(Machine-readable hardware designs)
- Opening Delimiter -
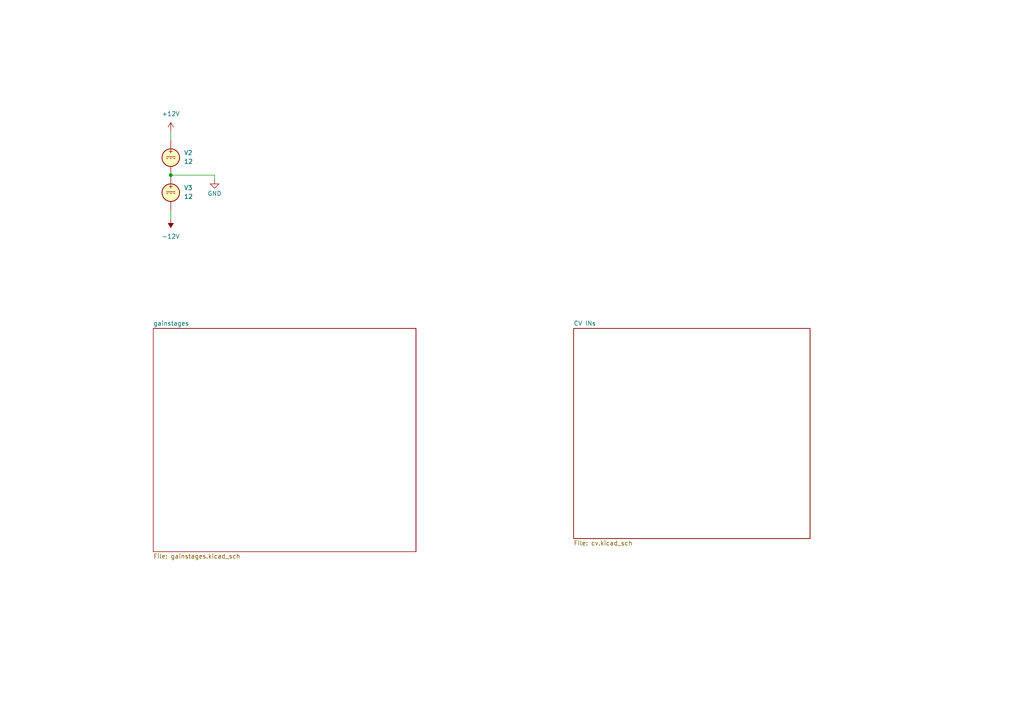
<source format=kicad_sch>
(kicad_sch
	(version 20231120)
	(generator "eeschema")
	(generator_version "8.0")
	(uuid "e80dc9b1-658c-4466-ab44-cdfb41cf2b69")
	(paper "A4")
	
	(junction
		(at 49.53 50.8)
		(diameter 0)
		(color 0 0 0 0)
		(uuid "328cb659-0f66-41b2-9e09-5fb8f958e12d")
	)
	(wire
		(pts
			(xy 49.53 63.5) (xy 49.53 60.96)
		)
		(stroke
			(width 0)
			(type default)
		)
		(uuid "1419e44b-7618-4211-b954-3c97fafefd7f")
	)
	(wire
		(pts
			(xy 62.23 50.8) (xy 49.53 50.8)
		)
		(stroke
			(width 0)
			(type default)
		)
		(uuid "5fafba2a-2c06-49b0-96f4-4b677a332759")
	)
	(wire
		(pts
			(xy 62.23 50.8) (xy 62.23 52.07)
		)
		(stroke
			(width 0)
			(type default)
		)
		(uuid "98eaa838-a83a-46da-8841-0213f719d4e6")
	)
	(wire
		(pts
			(xy 49.53 40.64) (xy 49.53 38.1)
		)
		(stroke
			(width 0)
			(type default)
		)
		(uuid "abdd27c2-0221-4783-9cbf-158569601842")
	)
	(symbol
		(lib_id "Simulation_SPICE:VDC")
		(at 49.53 55.88 0)
		(unit 1)
		(exclude_from_sim no)
		(in_bom yes)
		(on_board yes)
		(dnp no)
		(fields_autoplaced yes)
		(uuid "3909432c-6db7-4662-b621-edd0828f1038")
		(property "Reference" "V3"
			(at 53.34 54.4801 0)
			(effects
				(font
					(size 1.27 1.27)
				)
				(justify left)
			)
		)
		(property "Value" "12"
			(at 53.34 57.0201 0)
			(effects
				(font
					(size 1.27 1.27)
				)
				(justify left)
			)
		)
		(property "Footprint" ""
			(at 49.53 55.88 0)
			(effects
				(font
					(size 1.27 1.27)
				)
				(hide yes)
			)
		)
		(property "Datasheet" "https://ngspice.sourceforge.io/docs/ngspice-html-manual/manual.xhtml#sec_Independent_Sources_for"
			(at 49.53 55.88 0)
			(effects
				(font
					(size 1.27 1.27)
				)
				(hide yes)
			)
		)
		(property "Description" "Voltage source, DC"
			(at 49.53 55.88 0)
			(effects
				(font
					(size 1.27 1.27)
				)
				(hide yes)
			)
		)
		(property "Sim.Pins" "1=+ 2=-"
			(at 49.53 55.88 0)
			(effects
				(font
					(size 1.27 1.27)
				)
				(hide yes)
			)
		)
		(property "Sim.Type" "DC"
			(at 49.53 55.88 0)
			(effects
				(font
					(size 1.27 1.27)
				)
				(hide yes)
			)
		)
		(property "Sim.Device" "V"
			(at 49.53 55.88 0)
			(effects
				(font
					(size 1.27 1.27)
				)
				(justify left)
				(hide yes)
			)
		)
		(pin "2"
			(uuid "24cfe614-45df-4231-bef0-97b157e39878")
		)
		(pin "1"
			(uuid "ac136a32-0aab-45e3-9f63-f670348148b4")
		)
		(instances
			(project "simulation"
				(path "/e80dc9b1-658c-4466-ab44-cdfb41cf2b69"
					(reference "V3")
					(unit 1)
				)
			)
		)
	)
	(symbol
		(lib_id "power:GND")
		(at 62.23 52.07 0)
		(mirror y)
		(unit 1)
		(exclude_from_sim no)
		(in_bom yes)
		(on_board yes)
		(dnp no)
		(uuid "4d497dbd-eeb8-47fc-972f-60224be4033c")
		(property "Reference" "#PWR08"
			(at 62.23 58.42 0)
			(effects
				(font
					(size 1.27 1.27)
				)
				(hide yes)
			)
		)
		(property "Value" "GND"
			(at 62.23 56.134 0)
			(effects
				(font
					(size 1.27 1.27)
				)
			)
		)
		(property "Footprint" ""
			(at 62.23 52.07 0)
			(effects
				(font
					(size 1.27 1.27)
				)
				(hide yes)
			)
		)
		(property "Datasheet" ""
			(at 62.23 52.07 0)
			(effects
				(font
					(size 1.27 1.27)
				)
				(hide yes)
			)
		)
		(property "Description" "Power symbol creates a global label with name \"GND\" , ground"
			(at 62.23 52.07 0)
			(effects
				(font
					(size 1.27 1.27)
				)
				(hide yes)
			)
		)
		(pin "1"
			(uuid "7dfa92c2-5600-4f64-8e80-95d2ce7aa0b4")
		)
		(instances
			(project "simulation"
				(path "/e80dc9b1-658c-4466-ab44-cdfb41cf2b69"
					(reference "#PWR08")
					(unit 1)
				)
			)
		)
	)
	(symbol
		(lib_id "power:+5V")
		(at 49.53 38.1 0)
		(unit 1)
		(exclude_from_sim no)
		(in_bom yes)
		(on_board yes)
		(dnp no)
		(fields_autoplaced yes)
		(uuid "6209ef55-a1d4-423c-a382-fbbc36df23cd")
		(property "Reference" "#PWR06"
			(at 49.53 41.91 0)
			(effects
				(font
					(size 1.27 1.27)
				)
				(hide yes)
			)
		)
		(property "Value" "+12V"
			(at 49.53 33.02 0)
			(effects
				(font
					(size 1.27 1.27)
				)
			)
		)
		(property "Footprint" ""
			(at 49.53 38.1 0)
			(effects
				(font
					(size 1.27 1.27)
				)
				(hide yes)
			)
		)
		(property "Datasheet" ""
			(at 49.53 38.1 0)
			(effects
				(font
					(size 1.27 1.27)
				)
				(hide yes)
			)
		)
		(property "Description" "Power symbol creates a global label with name \"+5V\""
			(at 49.53 38.1 0)
			(effects
				(font
					(size 1.27 1.27)
				)
				(hide yes)
			)
		)
		(pin "1"
			(uuid "511b217f-9149-47a1-86f3-e9f2e36c8009")
		)
		(instances
			(project "simulation"
				(path "/e80dc9b1-658c-4466-ab44-cdfb41cf2b69"
					(reference "#PWR06")
					(unit 1)
				)
			)
		)
	)
	(symbol
		(lib_id "Simulation_SPICE:VDC")
		(at 49.53 45.72 0)
		(unit 1)
		(exclude_from_sim no)
		(in_bom yes)
		(on_board yes)
		(dnp no)
		(fields_autoplaced yes)
		(uuid "ad1d8b1e-5778-47d1-a191-54552c8eddb8")
		(property "Reference" "V2"
			(at 53.34 44.3201 0)
			(effects
				(font
					(size 1.27 1.27)
				)
				(justify left)
			)
		)
		(property "Value" "12"
			(at 53.34 46.8601 0)
			(effects
				(font
					(size 1.27 1.27)
				)
				(justify left)
			)
		)
		(property "Footprint" ""
			(at 49.53 45.72 0)
			(effects
				(font
					(size 1.27 1.27)
				)
				(hide yes)
			)
		)
		(property "Datasheet" "https://ngspice.sourceforge.io/docs/ngspice-html-manual/manual.xhtml#sec_Independent_Sources_for"
			(at 49.53 45.72 0)
			(effects
				(font
					(size 1.27 1.27)
				)
				(hide yes)
			)
		)
		(property "Description" "Voltage source, DC"
			(at 49.53 45.72 0)
			(effects
				(font
					(size 1.27 1.27)
				)
				(hide yes)
			)
		)
		(property "Sim.Pins" "1=+ 2=-"
			(at 49.53 45.72 0)
			(effects
				(font
					(size 1.27 1.27)
				)
				(hide yes)
			)
		)
		(property "Sim.Type" "DC"
			(at 49.53 45.72 0)
			(effects
				(font
					(size 1.27 1.27)
				)
				(hide yes)
			)
		)
		(property "Sim.Device" "V"
			(at 49.53 45.72 0)
			(effects
				(font
					(size 1.27 1.27)
				)
				(justify left)
				(hide yes)
			)
		)
		(pin "2"
			(uuid "47448100-26a7-440f-9019-ff83132114f5")
		)
		(pin "1"
			(uuid "3c0388d3-6784-4641-823b-3fe9677fa0ff")
		)
		(instances
			(project ""
				(path "/e80dc9b1-658c-4466-ab44-cdfb41cf2b69"
					(reference "V2")
					(unit 1)
				)
			)
		)
	)
	(symbol
		(lib_id "power:-12V")
		(at 49.53 63.5 180)
		(unit 1)
		(exclude_from_sim no)
		(in_bom yes)
		(on_board yes)
		(dnp no)
		(fields_autoplaced yes)
		(uuid "f9ef2252-ba6d-40e6-ae25-18c92e099990")
		(property "Reference" "#PWR07"
			(at 49.53 59.69 0)
			(effects
				(font
					(size 1.27 1.27)
				)
				(hide yes)
			)
		)
		(property "Value" "-12V"
			(at 49.53 68.58 0)
			(effects
				(font
					(size 1.27 1.27)
				)
			)
		)
		(property "Footprint" ""
			(at 49.53 63.5 0)
			(effects
				(font
					(size 1.27 1.27)
				)
				(hide yes)
			)
		)
		(property "Datasheet" ""
			(at 49.53 63.5 0)
			(effects
				(font
					(size 1.27 1.27)
				)
				(hide yes)
			)
		)
		(property "Description" "Power symbol creates a global label with name \"-12V\""
			(at 49.53 63.5 0)
			(effects
				(font
					(size 1.27 1.27)
				)
				(hide yes)
			)
		)
		(pin "1"
			(uuid "97a8ec3f-5886-4fb0-802c-9cc3189cdc52")
		)
		(instances
			(project "simulation"
				(path "/e80dc9b1-658c-4466-ab44-cdfb41cf2b69"
					(reference "#PWR07")
					(unit 1)
				)
			)
		)
	)
	(sheet
		(at 166.37 95.25)
		(size 68.58 60.96)
		(fields_autoplaced yes)
		(stroke
			(width 0.1524)
			(type solid)
		)
		(fill
			(color 0 0 0 0.0000)
		)
		(uuid "270709a9-ed21-4350-9ff3-4cd2d88db2d4")
		(property "Sheetname" "CV INs"
			(at 166.37 94.5384 0)
			(effects
				(font
					(size 1.27 1.27)
				)
				(justify left bottom)
			)
		)
		(property "Sheetfile" "cv.kicad_sch"
			(at 166.37 156.7946 0)
			(effects
				(font
					(size 1.27 1.27)
				)
				(justify left top)
			)
		)
		(instances
			(project "simulation"
				(path "/e80dc9b1-658c-4466-ab44-cdfb41cf2b69"
					(page "2")
				)
			)
		)
	)
	(sheet
		(at 44.45 95.25)
		(size 76.2 64.77)
		(fields_autoplaced yes)
		(stroke
			(width 0.1524)
			(type solid)
		)
		(fill
			(color 0 0 0 0.0000)
		)
		(uuid "d696cc12-9c6c-4597-9e7f-ae931ce7fb20")
		(property "Sheetname" "gainstages"
			(at 44.45 94.5384 0)
			(effects
				(font
					(size 1.27 1.27)
				)
				(justify left bottom)
			)
		)
		(property "Sheetfile" "gainstages.kicad_sch"
			(at 44.45 160.6046 0)
			(effects
				(font
					(size 1.27 1.27)
				)
				(justify left top)
			)
		)
		(instances
			(project "simulation"
				(path "/e80dc9b1-658c-4466-ab44-cdfb41cf2b69"
					(page "3")
				)
			)
		)
	)
	(sheet_instances
		(path "/"
			(page "1")
		)
	)
)

</source>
- Closing Delimiter -
▶ Work required
Show every line above in which the word "global" is found.

▶ Output of the task
		(property "Description" "Power symbol creates a global label with name \"GND\" , ground"
		(property "Description" "Power symbol creates a global label with name \"+5V\""
		(property "Description" "Power symbol creates a global label with name \"-12V\""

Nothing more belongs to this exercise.